Conheça Wal Dal Molin

Wal é escritora, filósofa e advogada colaborativa. A curva da letra igualzinha à sua é seu primeiro livro de contos. Nasceu em Londrina, em um ano ensolarado.

Os documentários e filmes mais interessantes de sororidade

Jogo de Cena (Eduardo Coutinho)

O diretor publicou um anúncio no jornal convidando mulheres para contar suas histórias. Atrizes também encenam as entrevistas reais.

Estamira (Marcos Prado)

Ela viveu em um aterro sanitário no Rio de Janeiro e sofre distúrbios psíquicos, mas tem reflexões poéticas e interessantes sobre o mundo.
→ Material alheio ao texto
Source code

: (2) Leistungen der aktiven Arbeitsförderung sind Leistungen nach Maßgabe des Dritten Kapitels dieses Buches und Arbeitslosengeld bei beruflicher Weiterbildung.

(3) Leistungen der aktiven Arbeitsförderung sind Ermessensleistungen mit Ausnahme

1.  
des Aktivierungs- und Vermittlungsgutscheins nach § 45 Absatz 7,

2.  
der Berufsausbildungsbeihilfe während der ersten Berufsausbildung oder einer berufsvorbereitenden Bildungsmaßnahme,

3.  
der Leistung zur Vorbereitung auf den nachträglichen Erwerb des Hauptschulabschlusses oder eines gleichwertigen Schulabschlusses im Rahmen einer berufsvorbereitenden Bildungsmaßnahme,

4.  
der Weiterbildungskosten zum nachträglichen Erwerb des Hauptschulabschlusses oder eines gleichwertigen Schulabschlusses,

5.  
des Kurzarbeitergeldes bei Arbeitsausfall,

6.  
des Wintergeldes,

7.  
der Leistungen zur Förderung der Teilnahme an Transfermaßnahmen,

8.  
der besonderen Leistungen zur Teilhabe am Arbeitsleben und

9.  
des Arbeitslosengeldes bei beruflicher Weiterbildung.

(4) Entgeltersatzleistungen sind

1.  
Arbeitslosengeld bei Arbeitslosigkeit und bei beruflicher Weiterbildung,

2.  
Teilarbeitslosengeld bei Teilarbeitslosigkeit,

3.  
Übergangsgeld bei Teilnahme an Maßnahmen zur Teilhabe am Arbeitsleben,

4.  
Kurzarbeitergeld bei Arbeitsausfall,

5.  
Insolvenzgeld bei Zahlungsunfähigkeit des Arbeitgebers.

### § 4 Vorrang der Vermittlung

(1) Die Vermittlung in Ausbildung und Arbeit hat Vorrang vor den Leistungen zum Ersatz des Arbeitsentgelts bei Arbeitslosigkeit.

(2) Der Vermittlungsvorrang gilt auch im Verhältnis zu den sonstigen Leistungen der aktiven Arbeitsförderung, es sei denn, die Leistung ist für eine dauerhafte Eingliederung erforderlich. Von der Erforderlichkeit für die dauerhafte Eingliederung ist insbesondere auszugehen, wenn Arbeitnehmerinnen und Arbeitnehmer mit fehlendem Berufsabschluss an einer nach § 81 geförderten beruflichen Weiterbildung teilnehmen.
Trata da vulnerabilidade e pobreza da mulher.

Aquarius (Kleber Mendonça Filho)

Trata da representação das mulheres acima de 50 anos, do envelhecimento e da sexualidade. Há lugar para o envelhecimento da mulher na sétima arte?

Agnus Dei (Anne Fontaine)

Inspirado na médica francesa Madeleine Pauliac, que, em 1945, auxilia freiras polonesas grávidas, vítimas de estupro. Trata de maternidade e da solidariedade entre mulheres.

*Matéria originalmente publicada na edição 231 da revista TOPVIEW.